Print the data below exactly, but only the lines from the one containing "it finishes loading._**" down to the one containing "natural size first._", inclusive.

[LISTED RECORDS Boundary: Start]

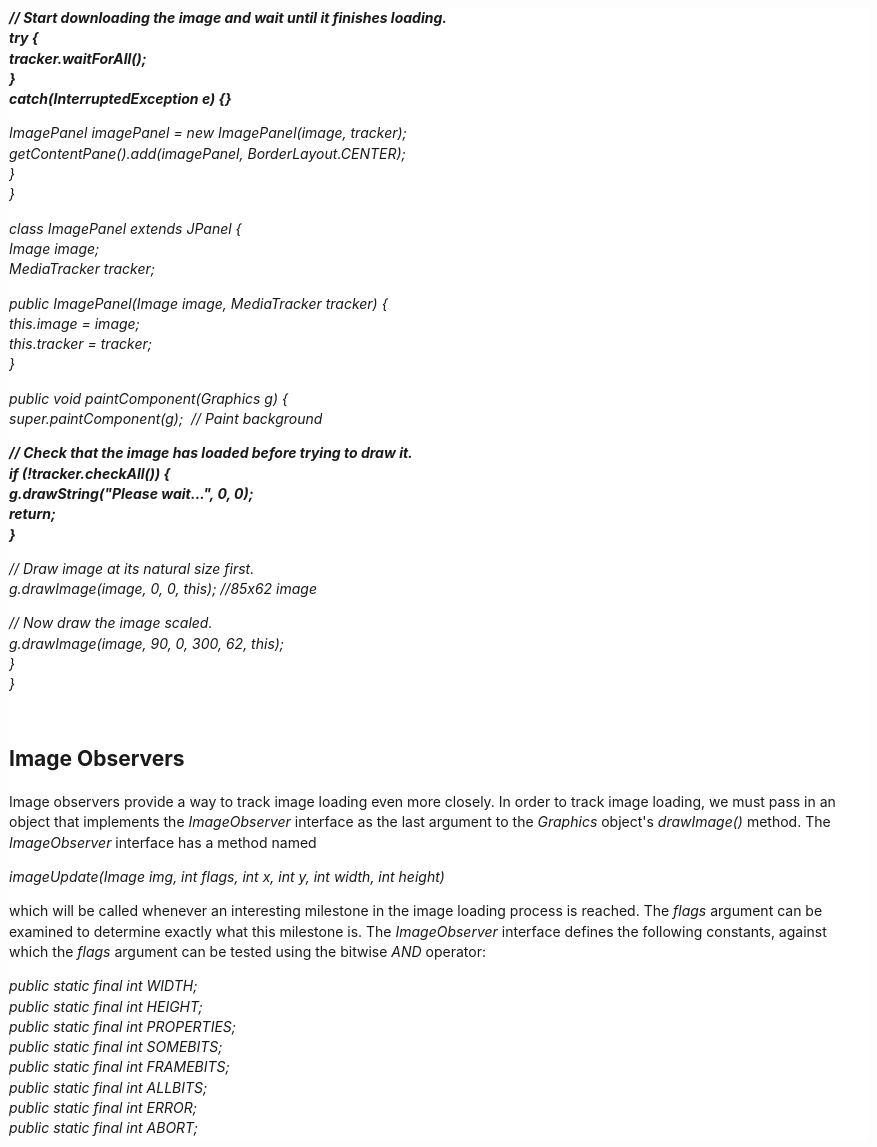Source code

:  **_// Start downloading the image and wait until it finishes loading._**  
 **_try {_**  
 **_tracker.waitForAll();_**  
 **_}_**  
 **_catch(InterruptedException e) {}_**

 _ImagePanel imagePanel = new ImagePanel(image, tracker);_  
 _getContentPane().add(imagePanel, BorderLayout.CENTER);_  
 _}_  
_}_

_class ImagePanel extends JPanel {_  
 _Image image;_  
 _MediaTracker tracker;_

 _public ImagePanel(Image image, MediaTracker tracker) {_  
 _this.image = image;_  
 _this.tracker = tracker;_  
 _}_

 _public void paintComponent(Graphics g) {_  
 _super.paintComponent(g);  // Paint background_

 **_// Check that the image has loaded before trying to draw it._**  
 **_if (!tracker.checkAll()) {_**  
 **_g.drawString("Please wait...", 0, 0);_**  
 **_return;_**  
 **_}_**

 _// Draw image at its natural size first._  
 _g.drawImage(image, 0, 0, this); //85x62 image_

 _// Now draw the image scaled._  
 _g.drawImage(image, 90, 0, 300, 62, this);_  
 _}_  
_}_  
 

Image Observers
---------------

Image observers provide a way to track image loading even more closely. In order to track image loading, we must pass in an object that implements the _ImageObserver_ interface as the last argument to the _Graphics_ object's _drawImage()_ method. The _ImageObserver_ interface has a method named

 _imageUpdate(Image img, int flags, int x, int y, int width, int height)_

which will be called whenever an interesting milestone in the image loading process is reached. The _flags_ argument can be examined to determine exactly what this milestone is. The _ImageObserver_ interface defines the following constants, against which the _flags_ argument can be tested using the bitwise _AND_ operator:

 _public static final int WIDTH;_  
 _public static final int HEIGHT;_  
 _public static final int PROPERTIES;_  
 _public static final int SOMEBITS;_  
 _public static final int FRAMEBITS;_  
 _public static final int ALLBITS;_  
 _public static final int ERROR;_  
 _public static final int ABORT;_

[LISTED RECORDS Boundary: End]

## TASK RESPONSE
:  **_// Start downloading the image and wait until it finishes loading._**  
 **_try {_**  
 **_tracker.waitForAll();_**  
 **_}_**  
 **_catch(InterruptedException e) {}_**

 _ImagePanel imagePanel = new ImagePanel(image, tracker);_  
 _getContentPane().add(imagePanel, BorderLayout.CENTER);_  
 _}_  
_}_

_class ImagePanel extends JPanel {_  
 _Image image;_  
 _MediaTracker tracker;_

 _public ImagePanel(Image image, MediaTracker tracker) {_  
 _this.image = image;_  
 _this.tracker = tracker;_  
 _}_

 _public void paintComponent(Graphics g) {_  
 _super.paintComponent(g);  // Paint background_

 **_// Check that the image has loaded before trying to draw it._**  
 **_if (!tracker.checkAll()) {_**  
 **_g.drawString("Please wait...", 0, 0);_**  
 **_return;_**  
 **_}_**

 _// Draw image at its natural size first._  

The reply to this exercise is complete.